なかなか、あのお題からああいうコマ割(?)にたどり着かないと思うのですが、こういうのをセンスというのかもしれないですね。


あのお題のなかで、多くの人に一番メッセージとして伝わるのは、あの2Pの犬のセリフだと思います。「伝えたい部分を効果的に伝える」という意味で、非常に大胆で、大成功だと思います。


 


しかし、こういう作品をみると、私のこのブログも含めてですが、学校などで「漫画を教える」というのは難しいことだと思います。


14歳という、まだ感性の若いこの作者が、私が上記に描いているように「1ページ、5〜7コマくらいを目安にしましょう」とか、そういうレクチャーを真面目に素直に受け取ってしまったら、この作品のようなコマ割りは生まれないかもしれません。

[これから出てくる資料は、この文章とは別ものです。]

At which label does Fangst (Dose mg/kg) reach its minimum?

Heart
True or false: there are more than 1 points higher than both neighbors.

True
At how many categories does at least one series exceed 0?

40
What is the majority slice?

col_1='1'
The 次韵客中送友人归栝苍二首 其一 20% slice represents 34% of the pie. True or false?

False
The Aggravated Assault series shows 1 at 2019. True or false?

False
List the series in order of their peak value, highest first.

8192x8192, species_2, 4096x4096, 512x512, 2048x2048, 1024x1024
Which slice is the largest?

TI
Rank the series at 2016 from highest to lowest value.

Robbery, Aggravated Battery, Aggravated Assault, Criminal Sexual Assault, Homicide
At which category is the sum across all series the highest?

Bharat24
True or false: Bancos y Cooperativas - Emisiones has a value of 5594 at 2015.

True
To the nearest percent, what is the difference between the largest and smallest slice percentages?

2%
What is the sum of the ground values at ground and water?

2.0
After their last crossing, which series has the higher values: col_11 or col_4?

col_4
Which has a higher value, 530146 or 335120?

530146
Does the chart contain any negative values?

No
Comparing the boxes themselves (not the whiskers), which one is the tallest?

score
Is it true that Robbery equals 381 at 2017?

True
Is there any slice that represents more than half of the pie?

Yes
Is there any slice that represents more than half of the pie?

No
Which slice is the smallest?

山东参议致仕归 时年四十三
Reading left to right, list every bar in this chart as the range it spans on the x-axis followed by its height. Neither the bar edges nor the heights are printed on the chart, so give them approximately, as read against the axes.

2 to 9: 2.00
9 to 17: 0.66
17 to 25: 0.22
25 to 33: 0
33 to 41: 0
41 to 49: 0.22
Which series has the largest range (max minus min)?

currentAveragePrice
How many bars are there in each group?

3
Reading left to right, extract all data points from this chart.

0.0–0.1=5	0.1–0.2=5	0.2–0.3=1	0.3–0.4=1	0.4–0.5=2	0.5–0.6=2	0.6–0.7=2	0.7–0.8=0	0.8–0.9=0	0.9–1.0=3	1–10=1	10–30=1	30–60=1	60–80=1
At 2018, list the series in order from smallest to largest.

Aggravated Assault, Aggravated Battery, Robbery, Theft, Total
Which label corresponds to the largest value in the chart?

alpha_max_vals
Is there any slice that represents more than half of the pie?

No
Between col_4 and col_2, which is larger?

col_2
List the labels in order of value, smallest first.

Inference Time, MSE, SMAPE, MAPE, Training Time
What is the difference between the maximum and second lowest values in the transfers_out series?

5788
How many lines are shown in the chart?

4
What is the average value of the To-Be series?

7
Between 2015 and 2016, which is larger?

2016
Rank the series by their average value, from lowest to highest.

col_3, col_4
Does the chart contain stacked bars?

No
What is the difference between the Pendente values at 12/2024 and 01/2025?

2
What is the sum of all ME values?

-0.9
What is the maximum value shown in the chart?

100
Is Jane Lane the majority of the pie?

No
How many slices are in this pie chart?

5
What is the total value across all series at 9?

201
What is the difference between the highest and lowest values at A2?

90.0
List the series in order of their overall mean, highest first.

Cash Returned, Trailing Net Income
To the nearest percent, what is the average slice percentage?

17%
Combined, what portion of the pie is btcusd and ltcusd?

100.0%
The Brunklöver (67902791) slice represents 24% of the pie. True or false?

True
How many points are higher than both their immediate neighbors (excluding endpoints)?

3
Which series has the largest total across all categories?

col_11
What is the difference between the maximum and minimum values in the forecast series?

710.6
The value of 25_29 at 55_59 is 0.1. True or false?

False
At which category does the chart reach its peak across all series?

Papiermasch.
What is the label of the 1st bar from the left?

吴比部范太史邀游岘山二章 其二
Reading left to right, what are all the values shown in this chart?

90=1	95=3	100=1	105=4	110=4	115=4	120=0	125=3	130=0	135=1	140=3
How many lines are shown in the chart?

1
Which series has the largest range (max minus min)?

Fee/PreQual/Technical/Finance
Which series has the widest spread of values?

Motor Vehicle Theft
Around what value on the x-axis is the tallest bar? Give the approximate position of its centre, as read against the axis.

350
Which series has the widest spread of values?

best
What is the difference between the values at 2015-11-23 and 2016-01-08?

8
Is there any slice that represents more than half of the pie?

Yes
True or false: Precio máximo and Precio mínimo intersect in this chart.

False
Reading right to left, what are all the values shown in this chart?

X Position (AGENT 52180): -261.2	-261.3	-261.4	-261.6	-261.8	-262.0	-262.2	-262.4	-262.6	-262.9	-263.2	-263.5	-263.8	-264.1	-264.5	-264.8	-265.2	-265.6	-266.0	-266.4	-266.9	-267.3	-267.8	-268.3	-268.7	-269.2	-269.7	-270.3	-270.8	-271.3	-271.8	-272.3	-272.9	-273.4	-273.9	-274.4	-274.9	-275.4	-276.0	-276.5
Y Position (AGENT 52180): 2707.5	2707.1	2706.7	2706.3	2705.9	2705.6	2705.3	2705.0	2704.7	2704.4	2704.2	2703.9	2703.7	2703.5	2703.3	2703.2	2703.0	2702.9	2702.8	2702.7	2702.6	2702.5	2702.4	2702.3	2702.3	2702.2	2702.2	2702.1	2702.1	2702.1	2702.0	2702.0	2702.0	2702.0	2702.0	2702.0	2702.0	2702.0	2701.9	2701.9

よく知らないからこそ自由で斬新な発想が生まれるということはあると思います。


優秀な編集さんなどは、特にデビュー前後のド新人には、敢えて具体的な指導をしないという方も多いです。(私の担当さんもそういう人でした。ダメなものはダメと言いましたが、具体的な指導はナシ・・・)


その編集さんはその理由を「デビューくらいは、人の指導ナシでもできるレベルじゃないと、どうせプロになってやっていけないから」とおっしゃっていましたが、それだけでもなく、漫画慣れした人間の指導によって、自由な発想や可能性を摘んでしまうリスクもあってのことなのかもしれないですね。